Third, the decision brings Board decisional law in line with existing local, state, and federal anti-discrimination statutes, which already require employers to ensure that workplaces are free of discrimination based on familiar protected characteristics, such as race and sex. Put differently, under the new precedent, the Board is less likely to find that employers that discipline employees for racially or sexually offensive remarks to avoid the creation of a hostile work environment have violated the NLRA. Indeed, as NLRB Chairman John F. Ring aptly stated in connection with the issuance of the decision, “For too long, the Board has protected employees who engage in obscene, racist, and sexually harassing speech not tolerated in almost any workplace today. Our decision in General Motors ends this unwarranted protection, eliminates the conflict between the NLRA and antidiscrimination laws, and acknowledges that the expectations for employee conduct in the workplace have changed.”

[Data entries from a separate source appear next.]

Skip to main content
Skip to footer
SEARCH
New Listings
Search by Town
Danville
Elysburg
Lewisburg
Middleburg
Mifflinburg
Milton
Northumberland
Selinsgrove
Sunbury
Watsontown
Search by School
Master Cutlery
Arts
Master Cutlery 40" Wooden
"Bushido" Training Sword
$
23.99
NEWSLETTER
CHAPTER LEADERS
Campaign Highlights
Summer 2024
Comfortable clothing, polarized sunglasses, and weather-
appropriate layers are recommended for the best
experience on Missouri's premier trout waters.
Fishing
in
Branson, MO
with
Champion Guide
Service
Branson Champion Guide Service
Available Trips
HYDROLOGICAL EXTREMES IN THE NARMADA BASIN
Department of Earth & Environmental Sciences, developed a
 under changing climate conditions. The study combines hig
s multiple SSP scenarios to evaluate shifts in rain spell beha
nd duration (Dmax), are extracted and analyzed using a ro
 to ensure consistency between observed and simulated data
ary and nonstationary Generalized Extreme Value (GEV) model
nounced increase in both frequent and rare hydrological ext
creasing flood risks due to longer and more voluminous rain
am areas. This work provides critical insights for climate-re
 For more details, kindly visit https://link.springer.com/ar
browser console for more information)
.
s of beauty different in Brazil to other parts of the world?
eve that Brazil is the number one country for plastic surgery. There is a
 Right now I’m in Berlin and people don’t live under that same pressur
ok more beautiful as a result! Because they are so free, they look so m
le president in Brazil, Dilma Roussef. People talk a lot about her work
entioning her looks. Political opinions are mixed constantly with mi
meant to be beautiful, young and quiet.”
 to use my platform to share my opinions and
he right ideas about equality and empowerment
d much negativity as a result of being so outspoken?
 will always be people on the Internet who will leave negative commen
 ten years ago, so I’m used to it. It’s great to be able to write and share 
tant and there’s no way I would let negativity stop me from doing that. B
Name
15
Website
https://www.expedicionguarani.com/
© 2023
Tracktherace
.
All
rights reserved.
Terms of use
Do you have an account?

As with many other decisions issued by the Board in recent years, including those on workplace rules, General Motors marks yet another reasonable and welcome rebalancing of the scales for employers. It also marks an important and timely win for civility in the workplace, particularly in light of recent national events that have demonstrated the ever-important need to ensure that workplaces are free of racial epithets and sexually inappropriate remarks, regardless of the context in which they are made.